Preparations for the accreditation procedure had started since 2014.
Department head formed a group of motivated personnel from the radiology department staff (radiologists,
medical physicists,
radiographers and nurses) who undertook specific responsibilities in the different tasks of the project.
An advisory company was also selected by the administration,
to guide the procedures under the supervision of the “quality office” of the hospital.
A quality management system was introduced in order to anticipate integration of all procedures necessary for the fulfillment of the quality policy of the radiology department and its objectives,
and meet the needs and requirements of users,
including the provision of advice and diagnosis.
The main points and scopes that were included in different areas were as follows
1.
Organization and management: the radiology department management should ensure the proper functioning of it and the continuous improvement of services provided.
The scientifically responsible radiologist and the radiation consultant or radioprotection responsible person,
whose activities and duties are in accordance with the regulatory framework for ionizing and non-ionizing radiations were appointed.

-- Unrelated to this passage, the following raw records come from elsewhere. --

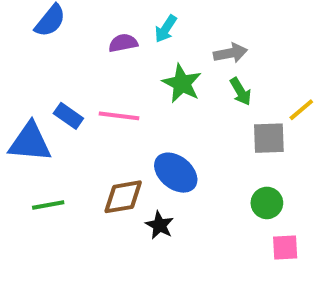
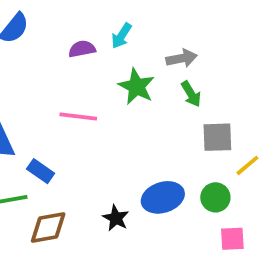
yellow line: (301, 110) -> (247, 165), moved
blue rectangle: (68, 116) -> (41, 171), moved
blue ellipse: (176, 173) -> (163, 197), moved, turned -57
brown diamond: (123, 197) -> (48, 227), moved

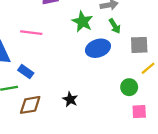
pink line: (78, 117) -> (31, 33), moved
gray square: (217, 137) -> (139, 45), moved
blue ellipse: (163, 197) -> (98, 48), moved

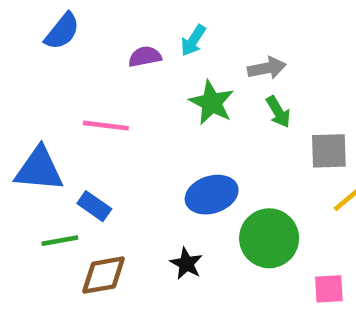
blue ellipse: (98, 48) -> (212, 195), moved
green circle: (129, 87) -> (269, 238), moved, size x1.6

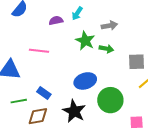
green arrow: (278, 112) -> (106, 49), moved, turned -48
blue rectangle: (94, 206) -> (44, 93), moved
black star: (186, 264) -> (74, 111), size x1.6

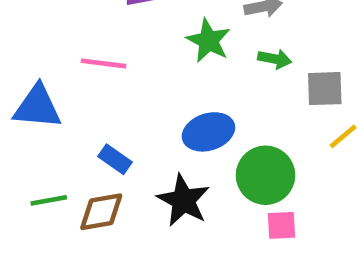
green arrow: (106, 49) -> (275, 59), moved
green line: (19, 101) -> (49, 200), moved
pink square: (137, 122) -> (281, 225), moved

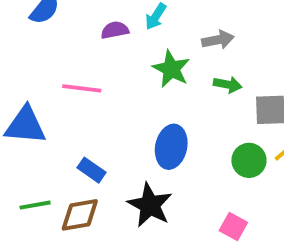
blue ellipse: (208, 132) -> (171, 147), turned -60
green circle: (265, 175) -> (249, 160), moved, size x0.7
pink square: (281, 225) -> (233, 226), turned 32

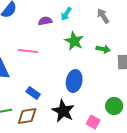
gray arrow: (218, 40) -> (103, 16), moved, turned -112
green circle: (249, 160) -> (114, 106), moved
pink square: (233, 226) -> (93, 122), moved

2. Control of documents: all documents,
including those in electronic form,
issued as part of the quality management system,
were checked and approved by authorized personnel prior to their adoption. The use and maintenance of updated versions of existing regulations,
standards and other regulatory documents was ensured.
3.
Service agreements: authorized medical staff evaluates the referrals and adopt the appropriate imaging processes,
provided that the selected examination procedures are sufficient to meet the needs of the patients and those using ionizing and non-ionizing radiation take into consideration the radiation protection and safety of the patients,
and staff.
4.
External supplies and services: a documented procedure was established for the evaluation and selection of services,
equipment,
drugs,
contrast media and consumable materials that affect the quality of radiology department services.
5.
Consulting services: specific arrangements were made for communicating with the users of our services (e.g advice on the choice of examinations and use of services,
including the indicated examination,
clinical indications and limitations of an examination and frequency of a reexamination,
especially those using ionizing radiation).
6.
Resolution of complaints: a procedure was established to manage any complaint or other comments received from users of our services.
7.
Identification and control of non-conformities: a documented procedure was established for the identification and management of non-conformities,
in every aspect of the quality management system,
including quality control,
internal audits,
and examination procedures,
reporting results,
imaging equipment,
radiation protection,
security and administrative issues.
8.
Record keeping: records were kept in printed or electronic form as anticipated and required by accreditation standards and other regulations.
9. Quality control: internal quality control procedures were implemented including internal audits,
to ensure:
a) examinations are conducted in a way that meet the needs and requirements of the
patients and the referring physician;
b) compliance and continuous improvement of the quality management system.
10. Risk management: the operating methods were evaluated for eventual failures of the
examination results that affect the patients’ health and the relevant procedures were modified when needed (e.g possible pregnancy).
11.
Staff: a procedure for the management of staff was established (job descriptions,
qualifications of each person - certificates of education,
training,
experience and skills required,
continuing education,
etc.).
12.
Facilities and environmental conditions: adequate facilities,
sufficiently accommodated and controlled were provided to ensure the quality and effectiveness of services provided,
as well as hygiene,
safety and radiation protection of the patients,
the staff,
the public and the environment.
13.
Radiation protection: specific measures were taken to optimize the exposure of patients to ionizing and non-ionizing radiation in accordance with the regulatory framework and relevant records are kept to document radiation protection of personnel,
patients,
public and environment from the radiology department activities.
14. Equipment: a documented procedure was established for quality control of equipment
that directly or indirectly may affect the examination results and the protection of the patients.
15.
Examination procedures: working protocols were written for all exams.
Examinations with ionizing radiation are performed when alternative non-ionizing examinations are excluded or relevant data of the patient are taken into account.
16.
Reporting of results: structure reporting system was adopted and confidentiality was ensured.